Corrections officials dismiss such arguments as elitist and shortsighted. They say cost and safety concerns weigh against moving or delaying the project, for which state lawmakers have already approved $220 million for construction to begin late next year.
But the opposition effort appeared to gain new life last month when San Quentin appeared on a state government list of potential "surplus" properties that California could consider selling to ease the burden of the state's fiscal crisis on taxpayers. More recently, Gov. Arnold Schwarzenegger (R) has agreed to meet with the project's opponents to hear their case. Now, Segal and others say they could have "the best chance in decades" to close San Quentin for good.
Even without its enviable location, San Quentin's expansion plan was bound to spark a flashpoint, because of the political debate concerning its most notorious residents.
California now has the nation's largest death row population by far -- 644, including 15 women housed at a facility in Chowchilla -- and one of the fastest-growing. About 30 people are sentenced to death in the state every year. Yet, since reinstituting the death penalty in 1977 and resuming executions in 1992, California has executed only 10 people -- the last one in 2002, a man who had waited on death row for nearly 20 years.
The glacial pace of executions has infuriated many victims' relatives. And it is a large part of the reason behind the push for a new death row: The original condemned-inmates unit at San Quentin was built in 1934 to hold a mere 68 men. Today, the death row population spills over into two other buildings that prison officials say are unsuited to the challenges of housing such a dangerous and desperate group -- and both are already filled to capacity.

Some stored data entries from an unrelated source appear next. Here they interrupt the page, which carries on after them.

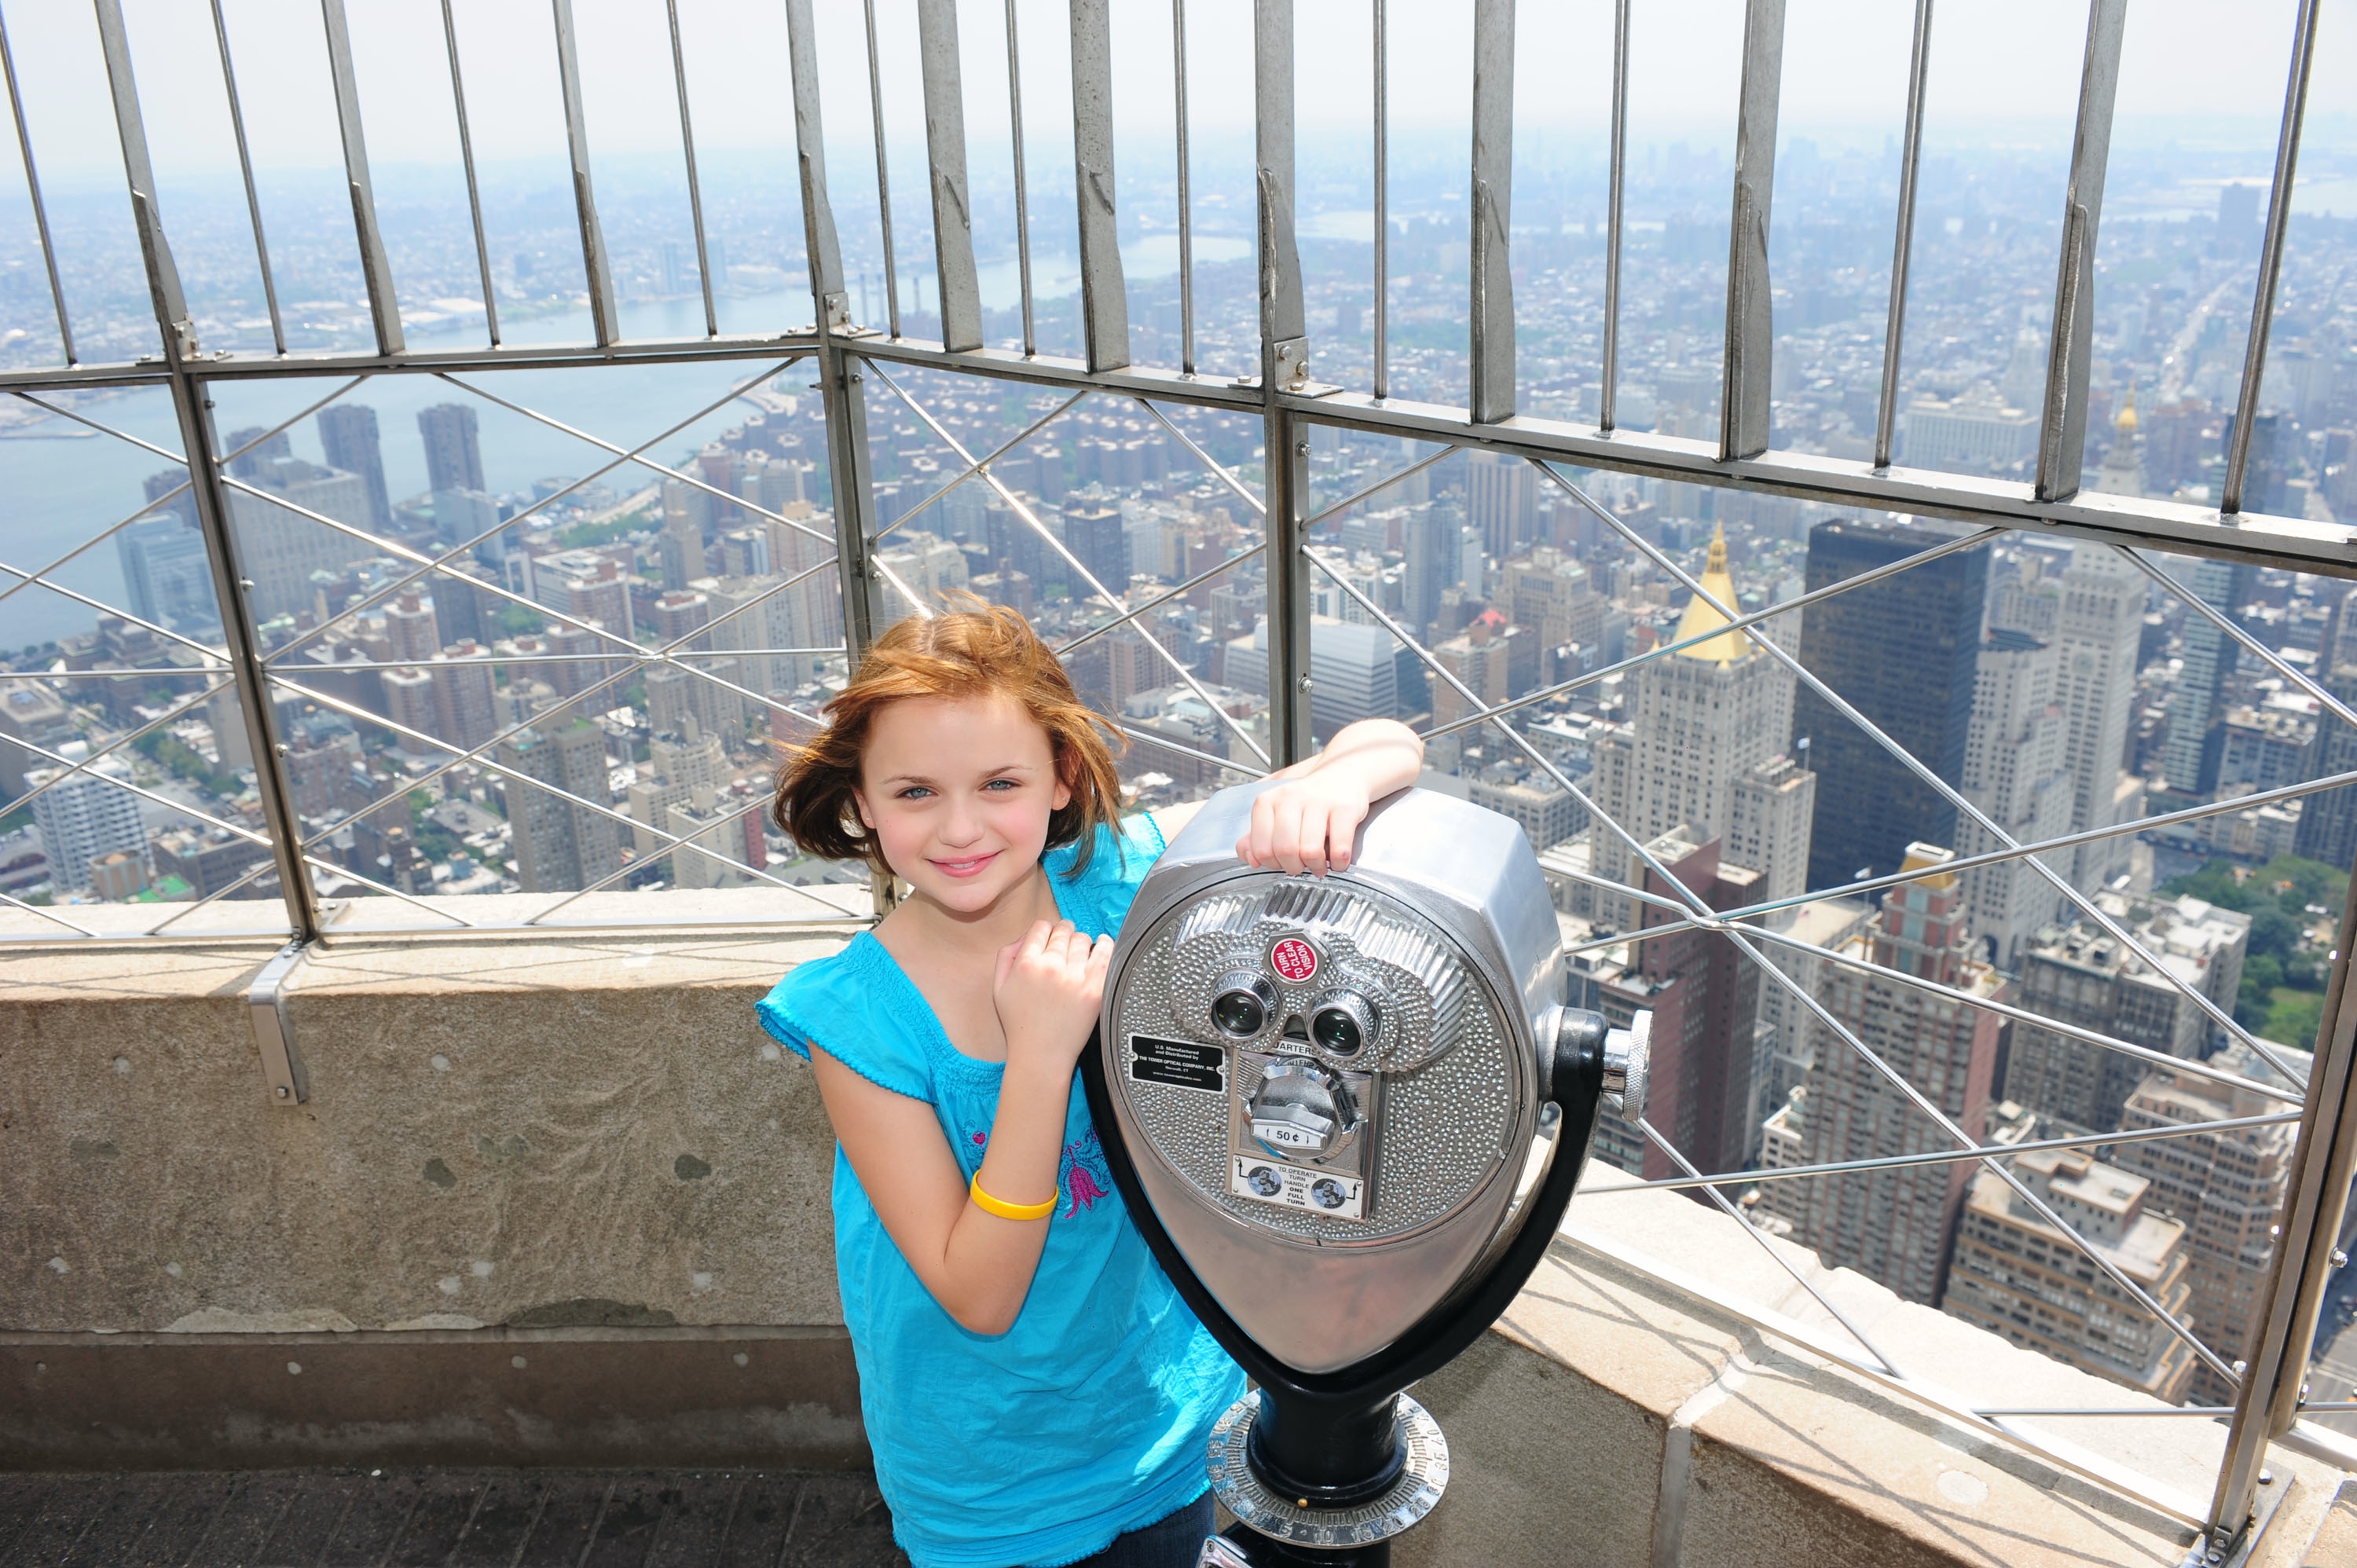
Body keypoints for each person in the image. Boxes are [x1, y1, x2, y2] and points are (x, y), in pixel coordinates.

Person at [757, 603, 1424, 1568]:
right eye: (914, 792)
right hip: (997, 1475)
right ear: (860, 803)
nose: (961, 827)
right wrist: (1039, 1053)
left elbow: (1389, 739)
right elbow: (977, 1291)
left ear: (1062, 778)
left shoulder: (1129, 883)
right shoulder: (858, 1020)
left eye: (1000, 783)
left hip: (1167, 1409)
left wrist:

"This is a safety issue," said Terry Thornton, a spokeswoman for the state Department of Corrections. The vast majority of death row inmates now live in a unit constructed in 1927 that she said challenges guards with too many blind spots and provides only a single barrier to the rest of the prison.
"The only thing separating those 450 men from the rest of the population is a wall and a walkway and a bay," she said. "If that wall came down in an earthquake, I don't even want to imagine what would happen."
Only a single fence corrals the yard where death row inmates are permitted to enjoy the sun and fresh air; on a recent morning, they were kept inside because the bay's blanket of fog had dropped so low that guards could not see the far corners of the yard.